DIRECTIVE:
Each line below must be reproduced exactly.

BEGIN

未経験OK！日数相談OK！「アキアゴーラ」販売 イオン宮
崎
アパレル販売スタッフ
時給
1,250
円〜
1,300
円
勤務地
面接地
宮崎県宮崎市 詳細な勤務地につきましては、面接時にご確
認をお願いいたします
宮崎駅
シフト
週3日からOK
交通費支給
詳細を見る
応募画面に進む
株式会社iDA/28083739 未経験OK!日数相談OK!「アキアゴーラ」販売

END

SOLUTION:
未経験OK！日数相談OK！「アキアゴーラ」販売 イオン宮
崎
アパレル販売スタッフ
時給
1,250
円〜
1,300
円
勤務地
面接地
宮崎県宮崎市 詳細な勤務地につきましては、面接時にご確
認をお願いいたします
宮崎駅
シフト
週3日からOK
交通費支給
詳細を見る
応募画面に進む
株式会社iDA/28083739 未経験OK!日数相談OK!「アキアゴーラ」販売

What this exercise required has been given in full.